• _WHAT YOU ARE ASKED TO DO_
Return every line of the entries below with no changes.

• _EXERCISE MATERIAL_

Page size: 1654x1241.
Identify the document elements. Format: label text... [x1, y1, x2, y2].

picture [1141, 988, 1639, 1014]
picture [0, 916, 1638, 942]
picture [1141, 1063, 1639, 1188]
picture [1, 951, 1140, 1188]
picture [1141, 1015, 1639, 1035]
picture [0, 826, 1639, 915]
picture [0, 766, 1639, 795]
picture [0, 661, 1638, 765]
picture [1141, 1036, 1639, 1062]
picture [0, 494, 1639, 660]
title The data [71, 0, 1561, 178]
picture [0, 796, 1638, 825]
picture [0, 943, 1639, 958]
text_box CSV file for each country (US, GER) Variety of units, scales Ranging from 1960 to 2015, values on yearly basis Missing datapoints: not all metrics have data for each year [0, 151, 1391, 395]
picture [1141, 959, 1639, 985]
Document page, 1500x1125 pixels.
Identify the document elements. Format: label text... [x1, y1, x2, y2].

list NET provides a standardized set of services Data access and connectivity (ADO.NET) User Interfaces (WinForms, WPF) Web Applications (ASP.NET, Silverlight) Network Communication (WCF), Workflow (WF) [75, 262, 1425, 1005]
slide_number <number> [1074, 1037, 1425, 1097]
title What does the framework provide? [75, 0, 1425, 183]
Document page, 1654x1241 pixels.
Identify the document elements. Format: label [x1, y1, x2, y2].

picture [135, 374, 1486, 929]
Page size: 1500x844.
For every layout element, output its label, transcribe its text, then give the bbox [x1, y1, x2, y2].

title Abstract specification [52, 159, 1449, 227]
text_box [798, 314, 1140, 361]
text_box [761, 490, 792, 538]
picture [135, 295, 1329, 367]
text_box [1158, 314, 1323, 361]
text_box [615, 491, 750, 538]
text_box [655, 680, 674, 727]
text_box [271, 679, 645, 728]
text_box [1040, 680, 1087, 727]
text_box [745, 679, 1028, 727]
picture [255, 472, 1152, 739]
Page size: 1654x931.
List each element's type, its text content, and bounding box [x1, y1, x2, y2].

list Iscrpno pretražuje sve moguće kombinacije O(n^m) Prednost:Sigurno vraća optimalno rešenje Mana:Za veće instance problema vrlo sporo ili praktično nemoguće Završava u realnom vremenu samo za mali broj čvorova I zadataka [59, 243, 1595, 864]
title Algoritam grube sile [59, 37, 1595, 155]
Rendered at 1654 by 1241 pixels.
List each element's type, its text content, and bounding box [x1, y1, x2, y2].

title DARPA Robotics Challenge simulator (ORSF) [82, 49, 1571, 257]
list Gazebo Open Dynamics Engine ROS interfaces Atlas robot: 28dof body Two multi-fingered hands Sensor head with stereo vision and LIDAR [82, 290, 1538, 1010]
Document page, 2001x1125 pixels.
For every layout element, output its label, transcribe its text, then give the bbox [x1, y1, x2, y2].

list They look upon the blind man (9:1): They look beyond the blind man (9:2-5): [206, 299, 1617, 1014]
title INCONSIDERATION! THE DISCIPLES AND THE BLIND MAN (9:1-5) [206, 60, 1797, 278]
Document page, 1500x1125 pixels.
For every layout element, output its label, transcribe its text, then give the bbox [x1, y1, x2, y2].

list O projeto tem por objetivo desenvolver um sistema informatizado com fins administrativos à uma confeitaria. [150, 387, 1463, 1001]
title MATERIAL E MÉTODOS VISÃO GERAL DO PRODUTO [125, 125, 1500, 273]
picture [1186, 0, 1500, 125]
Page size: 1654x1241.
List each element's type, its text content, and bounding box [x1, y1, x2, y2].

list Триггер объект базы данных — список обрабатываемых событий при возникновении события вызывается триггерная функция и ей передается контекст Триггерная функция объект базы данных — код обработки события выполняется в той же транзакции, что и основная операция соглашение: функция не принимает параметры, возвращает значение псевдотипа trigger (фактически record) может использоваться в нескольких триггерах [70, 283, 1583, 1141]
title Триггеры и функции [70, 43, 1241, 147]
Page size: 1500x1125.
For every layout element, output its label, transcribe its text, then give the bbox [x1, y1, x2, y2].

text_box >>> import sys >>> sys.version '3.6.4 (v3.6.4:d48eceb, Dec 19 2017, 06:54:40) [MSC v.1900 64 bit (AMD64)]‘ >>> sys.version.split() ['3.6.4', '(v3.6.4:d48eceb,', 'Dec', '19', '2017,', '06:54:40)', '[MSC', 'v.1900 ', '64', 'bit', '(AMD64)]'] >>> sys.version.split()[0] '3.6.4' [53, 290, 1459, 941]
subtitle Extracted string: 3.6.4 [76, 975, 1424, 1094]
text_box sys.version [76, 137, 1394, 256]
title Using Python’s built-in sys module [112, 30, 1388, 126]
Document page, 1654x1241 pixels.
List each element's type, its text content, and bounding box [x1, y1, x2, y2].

• _RESULT FOR THIS EXERCISE_
Page size: 1654x1241.
Identify the document elements. Format: label text... [x1, y1, x2, y2].

picture [1141, 988, 1639, 1014]
picture [0, 916, 1638, 942]
picture [1141, 1063, 1639, 1188]
picture [1, 951, 1140, 1188]
picture [1141, 1015, 1639, 1035]
picture [0, 826, 1639, 915]
picture [0, 766, 1639, 795]
picture [0, 661, 1638, 765]
picture [1141, 1036, 1639, 1062]
picture [0, 494, 1639, 660]
title The data [71, 0, 1561, 178]
picture [0, 796, 1638, 825]
picture [0, 943, 1639, 958]
text_box CSV file for each country (US, GER) Variety of units, scales Ranging from 1960 to 2015, values on yearly basis Missing datapoints: not all metrics have data for each year [0, 151, 1391, 395]
picture [1141, 959, 1639, 985]
Document page, 1500x1125 pixels.
Identify the document elements. Format: label text... [x1, y1, x2, y2].

list NET provides a standardized set of services Data access and connectivity (ADO.NET) User Interfaces (WinForms, WPF) Web Applications (ASP.NET, Silverlight) Network Communication (WCF), Workflow (WF) [75, 262, 1425, 1005]
slide_number <number> [1074, 1037, 1425, 1097]
title What does the framework provide? [75, 0, 1425, 183]
Document page, 1654x1241 pixels.
Identify the document elements. Format: label [x1, y1, x2, y2].

picture [135, 374, 1486, 929]
Page size: 1500x844.
For every layout element, output its label, transcribe its text, then give the bbox [x1, y1, x2, y2].

title Abstract specification [52, 159, 1449, 227]
text_box [798, 314, 1140, 361]
text_box [761, 490, 792, 538]
picture [135, 295, 1329, 367]
text_box [1158, 314, 1323, 361]
text_box [615, 491, 750, 538]
text_box [655, 680, 674, 727]
text_box [271, 679, 645, 728]
text_box [1040, 680, 1087, 727]
text_box [745, 679, 1028, 727]
picture [255, 472, 1152, 739]
Page size: 1654x931.
List each element's type, its text content, and bounding box [x1, y1, x2, y2].

list Iscrpno pretražuje sve moguće kombinacije O(n^m) Prednost:Sigurno vraća optimalno rešenje Mana:Za veće instance problema vrlo sporo ili praktično nemoguće Završava u realnom vremenu samo za mali broj čvorova I zadataka [59, 243, 1595, 864]
title Algoritam grube sile [59, 37, 1595, 155]
Rendered at 1654 by 1241 pixels.
List each element's type, its text content, and bounding box [x1, y1, x2, y2].

title DARPA Robotics Challenge simulator (ORSF) [82, 49, 1571, 257]
list Gazebo Open Dynamics Engine ROS interfaces Atlas robot: 28dof body Two multi-fingered hands Sensor head with stereo vision and LIDAR [82, 290, 1538, 1010]
Document page, 2001x1125 pixels.
For every layout element, output its label, transcribe its text, then give the bbox [x1, y1, x2, y2].

list They look upon the blind man (9:1): They look beyond the blind man (9:2-5): [206, 299, 1617, 1014]
title INCONSIDERATION! THE DISCIPLES AND THE BLIND MAN (9:1-5) [206, 60, 1797, 278]
Document page, 1500x1125 pixels.
For every layout element, output its label, transcribe its text, then give the bbox [x1, y1, x2, y2].

list O projeto tem por objetivo desenvolver um sistema informatizado com fins administrativos à uma confeitaria. [150, 387, 1463, 1001]
title MATERIAL E MÉTODOS VISÃO GERAL DO PRODUTO [125, 125, 1500, 273]
picture [1186, 0, 1500, 125]
Page size: 1654x1241.
List each element's type, its text content, and bounding box [x1, y1, x2, y2].

list Триггер объект базы данных — список обрабатываемых событий при возникновении события вызывается триггерная функция и ей передается контекст Триггерная функция объект базы данных — код обработки события выполняется в той же транзакции, что и основная операция соглашение: функция не принимает параметры, возвращает значение псевдотипа trigger (фактически record) может использоваться в нескольких триггерах [70, 283, 1583, 1141]
title Триггеры и функции [70, 43, 1241, 147]
Page size: 1500x1125.
For every layout element, output its label, transcribe its text, then give the bbox [x1, y1, x2, y2].

text_box >>> import sys >>> sys.version '3.6.4 (v3.6.4:d48eceb, Dec 19 2017, 06:54:40) [MSC v.1900 64 bit (AMD64)]‘ >>> sys.version.split() ['3.6.4', '(v3.6.4:d48eceb,', 'Dec', '19', '2017,', '06:54:40)', '[MSC', 'v.1900 ', '64', 'bit', '(AMD64)]'] >>> sys.version.split()[0] '3.6.4' [53, 290, 1459, 941]
subtitle Extracted string: 3.6.4 [76, 975, 1424, 1094]
text_box sys.version [76, 137, 1394, 256]
title Using Python’s built-in sys module [112, 30, 1388, 126]
Document page, 1654x1241 pixels.
List each element's type, its text content, and bounding box [x1, y1, x2, y2].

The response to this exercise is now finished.